Pelvic Floor Physical Therapy

Endometriosis pain doesn’t just come from the lesions themselves. Over time, pain from the disease causes surrounding muscles in the pelvis, abdomen, and back to protectively contract. When this happens repeatedly, those muscles develop their own areas of chronic tightness and pain. This can even create referred pain, where you feel discomfort in your back or abdomen that’s actually originating from your pelvic floor muscles.

Pelvic floor physical therapy addresses this layer of the problem. A therapist works to improve muscle flexibility, reduce sensitivity, and restore normal coordination to the pelvic muscles. One study found that 63% of patients with endometriosis experienced an improvement in pain after just six sessions. It’s not a replacement for medical or surgical treatment, but it fills a gap that those treatments don’t cover. Many people find the combination of hormonal management and pelvic floor PT provides better relief than either approach alone.
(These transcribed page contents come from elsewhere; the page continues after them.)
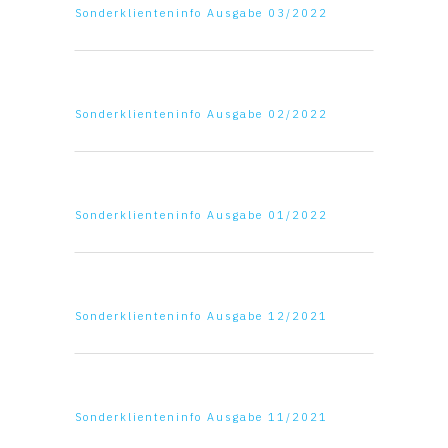
Sonderklienteninfo Ausgabe 03/2022
Sonderklienteninfo Ausgabe 02/2022
Sonderklienteninfo Ausgabe 01/2022
Sonderklienteninfo Ausgabe 12/2021
Sonderklienteninfo Ausgabe 11/2021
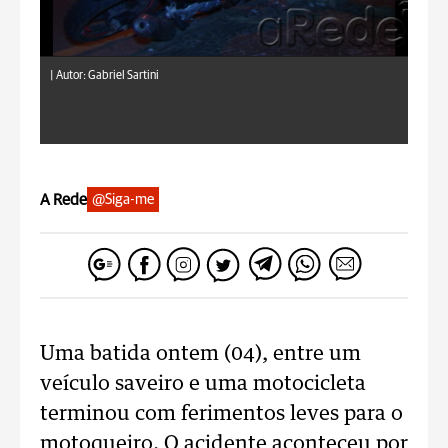
|
Autor: Gabriel Sartini
A Rede
@Siga-me
Uma batida ontem (04), entre um
veículo saveiro e uma motocicleta
terminou com ferimentos leves para o
motoqueiro. O acidente aconteceu por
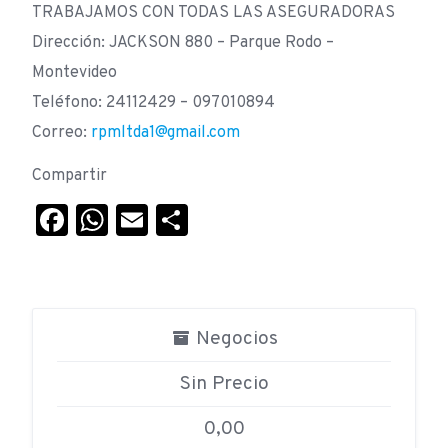
TRABAJAMOS CON TODAS LAS ASEGURADORAS
Dirección: JACKSON 880 – Parque Rodo –
Montevideo
Teléfono: 24112429 – 097010894
Correo:
rpmltda1@gmail.com
Compartir
Facebook
WhatsApp
Email
Compartir
Negocios
Sin Precio
0,00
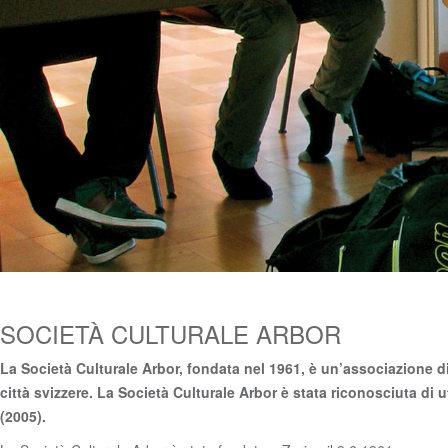
SOCIETÀ CULTURALE ARBOR
La Società Culturale Arbor, fondata nel 1961, è un’associazione di
città svizzere. La Società Culturale Arbor è stata riconosciuta di 
(2005).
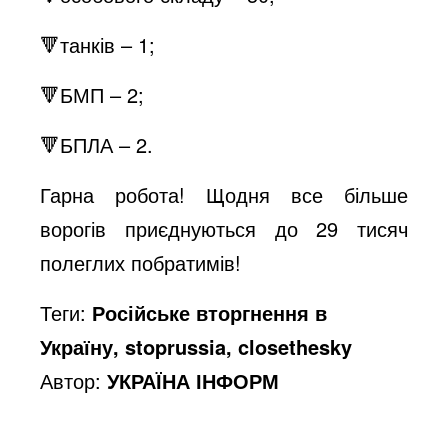
🔻танків – 1;
🔻БМП – 2;
🔻БПЛА – 2.
Гарна робота! Щодня все більше
ворогів приєднуються до 29 тисяч
полеглих побратимів!
Теги:
Російське вторгнення в
Україну, stoprussia, closethesky
Автор:
УКРАЇНА ІНФОРМ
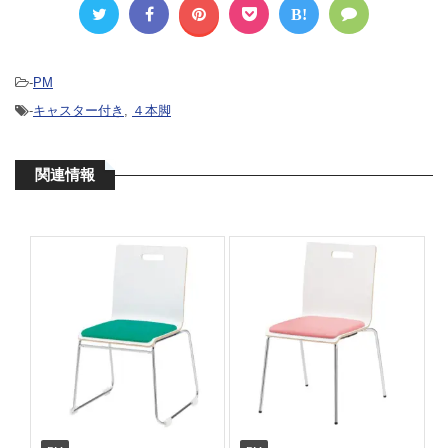
B!
-
PM
-
キャスター付き
,
４本脚
関連情報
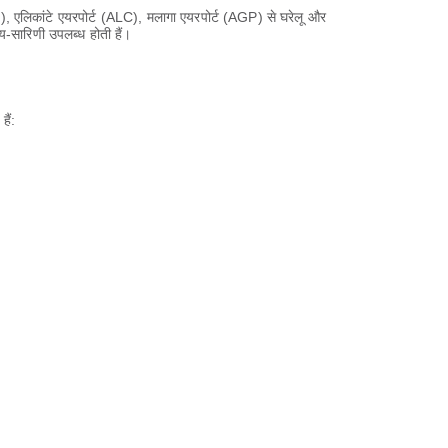
N), एलिकांटे एयरपोर्ट (ALC), मलागा एयरपोर्ट (AGP) से घरेलू और
य-सारिणी उपलब्ध होती हैं।
ैं:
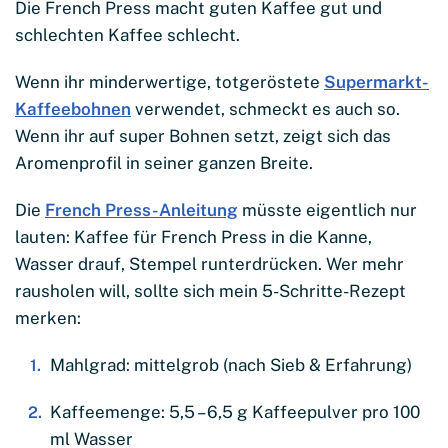
Die French Press macht guten Kaffee gut und
schlechten Kaffee schlecht.
Wenn ihr minderwertige, totgeröstete
Supermarkt-
Kaffeebohnen
verwendet, schmeckt es auch so.
Wenn ihr auf super Bohnen setzt, zeigt sich das
Aromenprofil in seiner ganzen Breite.
Die
French Press-Anleitung
müsste eigentlich nur
lauten: Kaffee für French Press in die Kanne,
Wasser drauf, Stempel runterdrücken. Wer mehr
rausholen will, sollte sich mein 5-Schritte-Rezept
merken:
Mahlgrad: mittelgrob (nach Sieb & Erfahrung)
Kaffeemenge: 5,5 – 6,5 g Kaffeepulver pro 100
ml Wasser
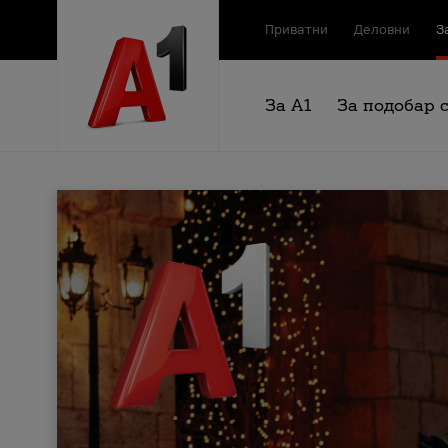
Приватни
Деловни
З
За А1
За подобар 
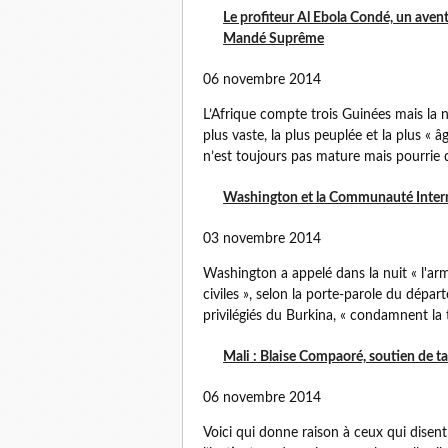
Le profiteur Al Ebola Condé, un aven
Mandé Suprême
06 novembre 2014
L’Afrique compte trois Guinées mais la n
plus vaste, la plus peuplée et la plus « â
n’est toujours pas mature mais pourrie 
Washington et la Communauté Interna
03 novembre 2014
Washington a appelé dans la nuit « l'ar
civiles », selon la porte-parole du départ
privilégiés du Burkina, « condamnent la t
Mali : Blaise Compaoré, soutien de ta
06 novembre 2014
Voici qui donne raison à ceux qui disen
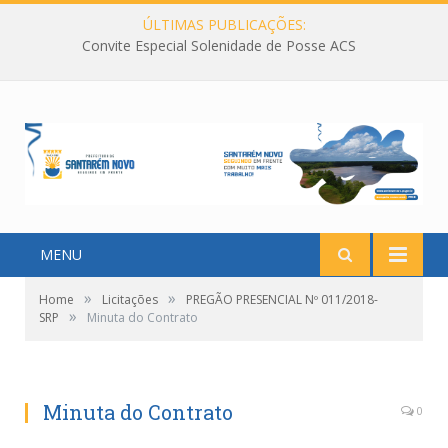
ÚLTIMAS PUBLICAÇÕES:
Convite Especial Solenidade de Posse ACS
MENU
»
»
Home
Licitações
PREGÃO PRESENCIAL Nº 011/2018-
»
SRP
Minuta do Contrato
Minuta do Contrato
0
Diet and Lifestyle Factors

A large umbrella review of dietary research found several patterns worth noting, though the evidence is still in its early stages. Higher vegetable intake was associated with a roughly 40% lower risk of endometriosis. Dairy products, particularly cheese and high-fat dairy, also showed a mild protective association. On the other side, high caffeine intake (over 300 mg per day, roughly three cups of coffee) was linked to about a 30% increased risk, and butter consumption also showed a modest increase in risk.

None of these dietary factors are strong enough on their own to prevent or treat endometriosis. But a pattern emerges that aligns with what’s known about inflammation: a diet rich in vegetables, fruits, legumes, and dairy, combined with regular physical activity, may help lower systemic inflammation and ease symptoms. It’s a reasonable complement to medical treatment, not a substitute for it.